At this state of technology, several types of cochlear implants are known. These implants are conceived to improve the hearing of patients whose cochlea is not able to transform acoustic signals in nerve impulses.
Basically, a cochlear implant is a transducer that transforms acoustic signals in electric signals, applied to the hearing neural tissue by means of electrodes.
Cochlear implants usually include a round-shaped electrode carrier guide, with a series of electrodes lined up along it. The carrier guide is implanted in the scala tympani so that electrodes may remain close to the modiolus of the cochlea.

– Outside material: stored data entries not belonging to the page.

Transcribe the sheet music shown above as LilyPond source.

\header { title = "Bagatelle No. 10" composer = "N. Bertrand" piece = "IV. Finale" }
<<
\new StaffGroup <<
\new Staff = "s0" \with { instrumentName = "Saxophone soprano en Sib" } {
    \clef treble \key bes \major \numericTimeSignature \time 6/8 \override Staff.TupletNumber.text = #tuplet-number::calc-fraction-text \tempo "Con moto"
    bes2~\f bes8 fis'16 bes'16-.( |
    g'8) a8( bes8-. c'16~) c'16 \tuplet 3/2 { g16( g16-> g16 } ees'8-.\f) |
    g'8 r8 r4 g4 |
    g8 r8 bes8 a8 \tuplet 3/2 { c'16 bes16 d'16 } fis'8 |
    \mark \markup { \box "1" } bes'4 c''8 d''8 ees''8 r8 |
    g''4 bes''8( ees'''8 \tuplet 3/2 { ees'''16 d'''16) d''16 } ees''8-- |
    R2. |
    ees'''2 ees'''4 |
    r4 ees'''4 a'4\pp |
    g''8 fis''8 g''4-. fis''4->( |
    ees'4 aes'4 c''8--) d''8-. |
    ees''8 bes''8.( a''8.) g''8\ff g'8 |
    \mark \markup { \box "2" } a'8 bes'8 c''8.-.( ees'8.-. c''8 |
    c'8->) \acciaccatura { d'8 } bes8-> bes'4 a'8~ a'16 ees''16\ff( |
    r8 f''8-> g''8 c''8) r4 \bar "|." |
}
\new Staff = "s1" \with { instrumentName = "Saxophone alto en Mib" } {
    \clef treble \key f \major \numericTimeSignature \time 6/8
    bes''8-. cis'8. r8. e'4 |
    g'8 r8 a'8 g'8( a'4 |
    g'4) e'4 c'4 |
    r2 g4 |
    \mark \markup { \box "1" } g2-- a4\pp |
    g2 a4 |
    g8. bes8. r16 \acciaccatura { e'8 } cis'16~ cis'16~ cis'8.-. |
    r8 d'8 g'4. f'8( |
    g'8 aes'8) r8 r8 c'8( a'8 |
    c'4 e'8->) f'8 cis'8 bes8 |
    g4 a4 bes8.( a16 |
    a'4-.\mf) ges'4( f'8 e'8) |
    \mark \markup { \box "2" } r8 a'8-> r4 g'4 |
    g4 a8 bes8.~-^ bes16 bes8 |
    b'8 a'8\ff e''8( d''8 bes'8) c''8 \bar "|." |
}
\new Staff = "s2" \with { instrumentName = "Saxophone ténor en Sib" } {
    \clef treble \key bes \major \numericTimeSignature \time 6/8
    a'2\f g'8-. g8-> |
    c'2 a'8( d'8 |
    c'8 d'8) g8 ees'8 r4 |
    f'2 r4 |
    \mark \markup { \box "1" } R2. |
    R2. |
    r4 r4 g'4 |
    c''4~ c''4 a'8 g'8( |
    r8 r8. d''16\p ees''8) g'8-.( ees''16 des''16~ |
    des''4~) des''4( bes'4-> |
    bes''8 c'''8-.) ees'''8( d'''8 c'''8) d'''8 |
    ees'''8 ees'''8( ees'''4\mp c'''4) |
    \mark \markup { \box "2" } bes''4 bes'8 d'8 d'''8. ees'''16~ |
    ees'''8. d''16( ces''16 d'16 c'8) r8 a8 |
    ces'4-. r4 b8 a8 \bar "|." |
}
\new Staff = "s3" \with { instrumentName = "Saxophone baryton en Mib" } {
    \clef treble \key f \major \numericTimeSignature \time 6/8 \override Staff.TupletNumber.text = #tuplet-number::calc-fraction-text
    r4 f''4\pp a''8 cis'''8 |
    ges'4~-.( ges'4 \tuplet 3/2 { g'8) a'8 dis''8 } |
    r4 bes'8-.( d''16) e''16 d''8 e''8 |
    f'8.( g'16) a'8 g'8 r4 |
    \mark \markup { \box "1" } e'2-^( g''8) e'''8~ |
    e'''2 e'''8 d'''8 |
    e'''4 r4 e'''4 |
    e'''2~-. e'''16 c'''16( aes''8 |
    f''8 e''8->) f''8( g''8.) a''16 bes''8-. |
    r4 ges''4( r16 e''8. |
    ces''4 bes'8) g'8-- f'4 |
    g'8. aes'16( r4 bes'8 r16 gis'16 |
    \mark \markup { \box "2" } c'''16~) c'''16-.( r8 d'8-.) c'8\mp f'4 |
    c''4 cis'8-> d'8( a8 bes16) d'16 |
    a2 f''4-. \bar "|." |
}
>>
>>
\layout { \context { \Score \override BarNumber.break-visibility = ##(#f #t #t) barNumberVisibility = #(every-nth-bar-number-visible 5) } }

Patients treated with cochlear implants have extensively benefited from them. However, the conventional electrode carrier guides described above present some limitations.
First of all, its intracochlear insertion may result into damage the cochlea, by jeopardizing its anatomy and its function. We must not forget that the patients needing these systems are, for example, 2-year-old kids, with a life expectancy of 100 years, so the use of an atraumatic system is needed. Therefore, the potential use of other therapeutic treatments is not limited, and it enables to preserve residual hearing. This would permit to extend the indication of implants to people with a sensorineural hearing loss less severe than currently.
Another limitation to the traditional electrode carrier guides is that they only host up to 22 active electrodes, which limits the possibility to reproduce a more acute, punctual and versatile stimulation of the hearing neural tissue.
Besides, conventional carrier guides are hand-made by highly qualified and experimented staff. For obvious reasons, the production system is slow and expensive, plus it is highly probable that the resulting carrier guides contain a relatively high number of failures.
It has been recently proposed—for example in the patent application WO 02/080817—a cochlear implant with a flat electrode carrier guide, meant to be implanted externally to the scala tympani, exactly between the spiral ligament and the endosteum.
An implant such as the one described in this document has an advantageous feature regarding the traditional intraluminar implants: it may be inserted without damaging the morphology and function of the hearing neural tissue. However, even though this document recommends a maximum size for the electrode carrier guide, it does not suggest that the carrier guide may have a different structure from the one that conventional carrier guides have, or that it may not be automatically produced.